Unlike many other inhibitory molecules which induce growth cone collapse, such as myelin-associated inhibitors and semaphorins (Bandtlow et al. 1993
; Jin & Strittmatter 1997
), growth cones that encounter CSPG boundaries turn to avoid the inhibitory cue but do not collapse (Snow & Letourneau 1992
; Wang et al. 2008
). Growth cone turning requires the coordination of the dynamics of both actin localized at the periphery and microtubule at the central region of the growth cone. This implies the presence of a local signaling cascade triggered by CSPGs in the growth cone to guide the direction of growing neurite. Our previous data demonstrate such a local mechanism for tubulin polymerization at a boundary (Kelly et al. 2010
). Attractive guidance cues do initiate a local promotion of actin polymerization on the side of the attractive stimulus (Marsick et al. 2010
); a similar increase in F-actin can be achieved by altering retrograde actin flow (Schaefer et al. 2008
). It might be expected that repulsive cues would have an opposite effect, either locally decreasing F-actin polymerization or increasing retrograde actin flow. Since myosin II increases retrograde actin flow in growth cones (Lin et al. 1996
), a local activation of myosin II by CSPGs would cause growth cone turning away from the stimulus. In contrast, blebbistatin reduces F-actin levels (Hur et al. 2011
), which is consistent with a requirement of polymerized actin for turning.
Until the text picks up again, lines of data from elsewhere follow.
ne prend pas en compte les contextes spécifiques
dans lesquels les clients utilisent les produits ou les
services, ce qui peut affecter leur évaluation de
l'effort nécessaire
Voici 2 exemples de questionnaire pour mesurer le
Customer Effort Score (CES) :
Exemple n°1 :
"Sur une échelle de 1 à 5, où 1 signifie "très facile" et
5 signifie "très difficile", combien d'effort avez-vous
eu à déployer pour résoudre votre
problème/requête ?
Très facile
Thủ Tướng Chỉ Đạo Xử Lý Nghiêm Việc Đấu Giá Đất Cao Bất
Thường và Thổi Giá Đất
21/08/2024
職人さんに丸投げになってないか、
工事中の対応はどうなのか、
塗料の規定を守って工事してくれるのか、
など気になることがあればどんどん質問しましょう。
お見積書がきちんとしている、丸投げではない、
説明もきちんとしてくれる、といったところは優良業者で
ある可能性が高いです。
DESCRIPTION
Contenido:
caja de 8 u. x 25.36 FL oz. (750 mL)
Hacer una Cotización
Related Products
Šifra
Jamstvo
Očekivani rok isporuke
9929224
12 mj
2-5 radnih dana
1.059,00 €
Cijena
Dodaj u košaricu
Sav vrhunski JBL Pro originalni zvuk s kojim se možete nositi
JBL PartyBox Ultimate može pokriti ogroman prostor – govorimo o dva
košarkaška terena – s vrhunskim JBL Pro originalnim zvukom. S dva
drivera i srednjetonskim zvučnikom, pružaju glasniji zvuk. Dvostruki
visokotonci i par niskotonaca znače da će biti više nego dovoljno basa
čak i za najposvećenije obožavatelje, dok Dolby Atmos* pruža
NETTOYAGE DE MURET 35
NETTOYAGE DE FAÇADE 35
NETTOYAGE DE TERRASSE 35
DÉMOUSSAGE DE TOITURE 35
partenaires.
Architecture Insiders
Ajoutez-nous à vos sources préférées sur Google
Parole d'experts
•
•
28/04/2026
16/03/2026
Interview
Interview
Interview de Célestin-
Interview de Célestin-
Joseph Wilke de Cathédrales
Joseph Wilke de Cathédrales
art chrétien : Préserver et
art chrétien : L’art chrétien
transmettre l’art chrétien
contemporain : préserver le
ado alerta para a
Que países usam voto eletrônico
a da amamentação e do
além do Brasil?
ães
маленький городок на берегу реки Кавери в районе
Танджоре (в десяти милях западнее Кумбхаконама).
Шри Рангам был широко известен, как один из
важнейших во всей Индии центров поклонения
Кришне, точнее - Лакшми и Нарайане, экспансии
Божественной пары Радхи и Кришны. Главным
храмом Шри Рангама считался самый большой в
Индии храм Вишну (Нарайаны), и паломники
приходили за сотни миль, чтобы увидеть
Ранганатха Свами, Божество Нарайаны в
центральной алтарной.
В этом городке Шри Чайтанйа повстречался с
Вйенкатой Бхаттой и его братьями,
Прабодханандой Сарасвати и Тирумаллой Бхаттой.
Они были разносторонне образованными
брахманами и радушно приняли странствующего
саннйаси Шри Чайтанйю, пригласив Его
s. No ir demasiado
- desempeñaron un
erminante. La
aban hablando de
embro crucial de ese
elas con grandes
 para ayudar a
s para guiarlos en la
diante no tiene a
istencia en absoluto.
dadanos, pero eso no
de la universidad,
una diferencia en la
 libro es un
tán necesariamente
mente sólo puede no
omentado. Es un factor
The mechanisms by which CSPGs or other repulsive molecules slow neurite growth are not well understood. Recently, the receptor tyrosine phosphatases σ (RPTPσ) and LAR have been identified as putative receptors for CSPGs (Fry et al. 2010
; Shen et al. 2009
; Fisher et al. 2011
). However, the intracellular signal transduction pathway downstream of RPTPσ is not known. We found that exposure to soluble CSPGs produced a sustained increase in myosin light chain phosphorylation. Many guidance cues affect the contraction of myosin II by modulating the balance between Rho and Rac and/or Cdc42 activities (Amano et al. 1998
; Driessens et al. 2001
). However, it was recently shown that lysophosphatidic acid (LPA), which enhances Rho-dependent myosin contractility, induces growth cone retraction independent of peripheral retrograde actin flow but rather driven by the contraction of more central actin structures (Zhang et al. 2003
). We found that treatment with the Rho kinase inhibitor Y-27632 or the myosin light chain kinase inhibitor ML-7 did not alter myosin light chain phosphorylation in response to CSPGs (P. Y, unpublished). A lack of involvement of Rho is also supported by the minimal change in axonal growth on CSPGs when neurons are treated with Y-27632 (Hur et al. 2011
). These results suggest that CSPGs may affect myosin light chain kinase or phosphatase through pathways that do not involve Rho or MLCK.
Our results, together with others, indicate that myosin II activity is involved in growth cone turning and neurite outgrowth in response to both positive and negative guidance cues. Although blockage of myosin II activity overcomes inhibition caused by CSPGs and other inhibitors which prevent axonal regeneration after CNS injury, it might not be a good target for promoting axonal regeneration, since myosin II also mediates the positive response towards permissive cues like laminin. Further investigations into more selective inhibitors of myosin II isoforms or other members of the signaling cascade that involves myosin II are therefore warranted.